Joli échange avec Le Châtelain sur des questions touchant à sa vie personnelle, familiale. En particulier, la relation avec son jeune fils. J'observe en moi quelque chose de neuf: le courage de dire, sans tourner autour du pot, ce que je ressens vraiment. Refléter, dès qu'elles sont présentes, mes impressions. Dire, par exemple, qu'en arrière-plan de la colère se cache apparemment la peur (j'en sais quelque chose, d'ailleurs). N'est-il pas plus adéquat de révéler sa crainte, son angoisse, plutôt que de se planquer derrière un énervement, une rage?


L'on peut se croire désorganisé, si l'on se cantonne à intégrer "bêtement" les remarques de sa hiérarchie. Mais si l'on est lucide - comme ce jeune Ami des enfants, on se rend compte qu'au fond, l'on n'avait pas l'attitude adéquate face à son métier. Rien de pire, pour générer des tensions intérieures, que d'avoir un comportement en décalage avec la réalité, les choses telles qu'elles sont. "Les faits sont têtus", disait Lénine. Inutile, donc, de faire comme si les imprévus - en vérité multiples - n'allaient pas se produire, venir mettre sens dessus dessous la précieuse to-do-list. Se regarder, honnêtement, dans le miroir; et proposer aux autres de faire de même.


Il est parfois des accompagnements involontaires. Sous la simple forme d'une phrase, qui nous est renvoyée par e-mail, en guise de miroir.
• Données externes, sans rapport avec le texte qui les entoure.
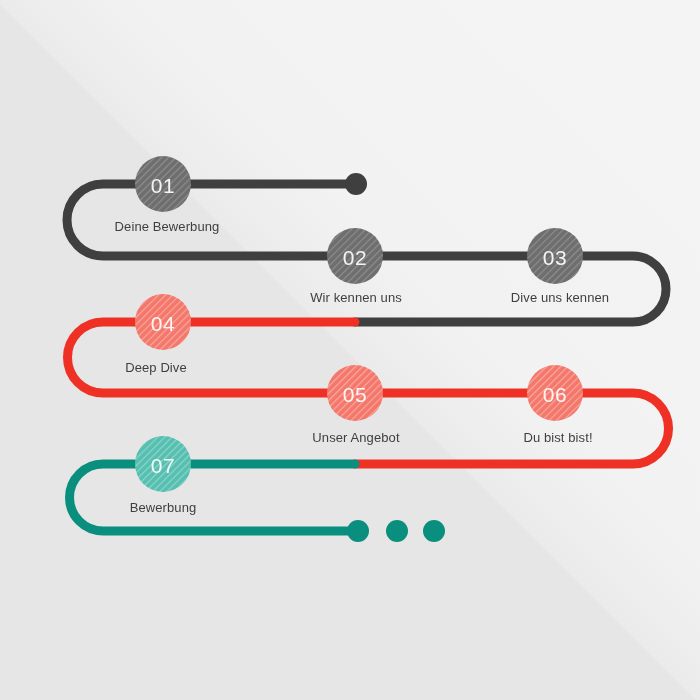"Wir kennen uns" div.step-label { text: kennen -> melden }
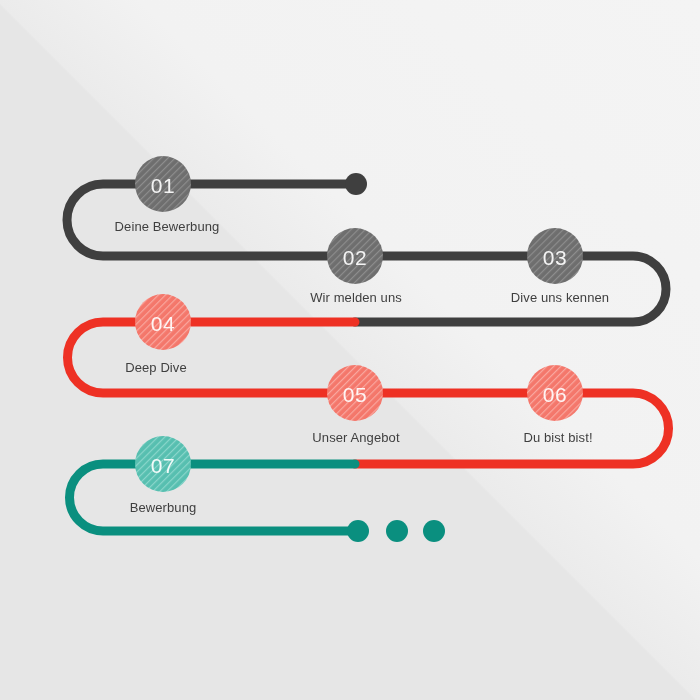"Deep Dive" div.step-label { left: 156px -> 178px }
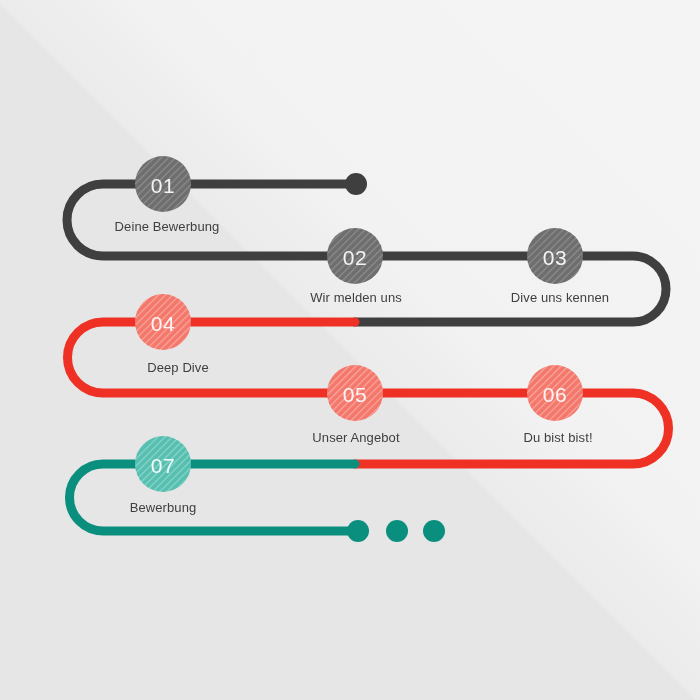"Unser Angebot" div.step-label { left: 356px -> 366px }
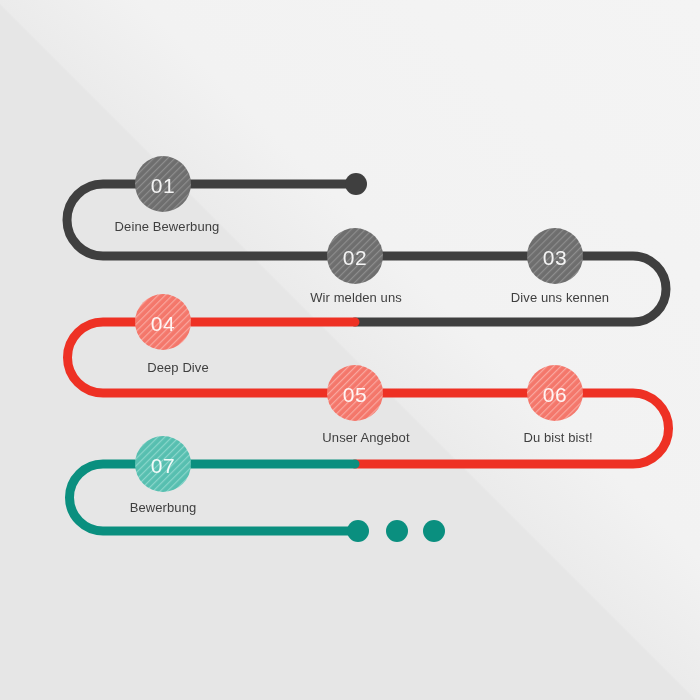"Du bist bist!" div.step-label { text: bist bist -> dabei dabei }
Ainsi celle reçue du Scénariste qui s'ignore, oublieux que les mots, lorsqu'on les décoche à bon escient, ont le pouvoir du coup de fouet: "Chacun à sa place, dans la joie et la bonne humeur!" Ecrire, c'est aussi agir. Quoique la baffe de vive voix, ce n'est pas mal non plus. Me voici de retour dans mon obusier blindé, conscient de mes véritables cibles. Et de la nécessité de les affronter seul.


Si je me limitais à une blague de circonstance, je dirais que le Confiné a offert un beau cadeau au Confini. Par ces deux surnoms toutefois, je m'écarterais de la vérité. Je baptiserai donc le premier: Notre-Homme de Paris. En référence au lieu géographique, certes. Mais aussi à ce qui nous rassemble, lui et moi (Quasimodo?): la comédie musicale. Une forme d'expression qui recourt tant à la voix chantée qu'à la voix parlée. Deux "sorties" provenant d'un même canal, d'une même source. J'évoquais avec lui mon goût, en français, de l'accent méridional. Peut-être issu de mon origine (pour partie) occitane. Et certainement, de la musicalité de la langue, du comique de son utilisation dans un rôle sérieux. Tel Fernandel (quelle gueule!), dans Don Camillo.


Le chef d'orchestre des Beatles est aussi chanteur. Je dois avoir un attrait viscéral pour ceux qui, comme lui, ont cette faculté de s'exprimer de manière entière. Brute de décoffrage, diront certains. Mais cela a le mérite de l'honnêteté, de la vérité, par opposition au "politiquement correct". S'il est deux choses que j'ai envie de lui offrir, c'est 1) la capacité de se réfréner, de cadrer son propre emploi du temps et 2) le choix d'une prestation productive identifiée, dans le cadre de son activité professionnelle. Sans quoi, il ne sortira pas du micro-management, partout où il n'a pas véritablement confiance en ses collaborateurs.


Tantôt je vous accompagne, tantôt vous m'accompagnez... Tantôt, nous nous accompagnons mutuellement. Le plus beau, c'est quand nous ne savons plus qui est l'acteur et qui est le spectateur. Qui donne, qui reçoit? Je donne ma langue au chat.


A quoi bon s'accompagner les uns les autres si ce n'est pas pour s'offrir  un miroir l'un-e à l'autre? Si ce n'est pas pour que grâce à moi, vous découvriez la belle en vous? Et grâce à vous, je démasque la bête en moi?


Stewart Collins, Chan-Teuz, Godfather... et bien d'autres encore, que je n'ai plus véritablement rencontrés depuis des mois. Il y a aussi la Fille au milieu du gué, accompagnée de son être préféré. Elle m'invite à la légèreté de surface. Moi, à celle des profondeurs. Peut-être le pont entre nous est-il vertical, plutôt qu'horizontal?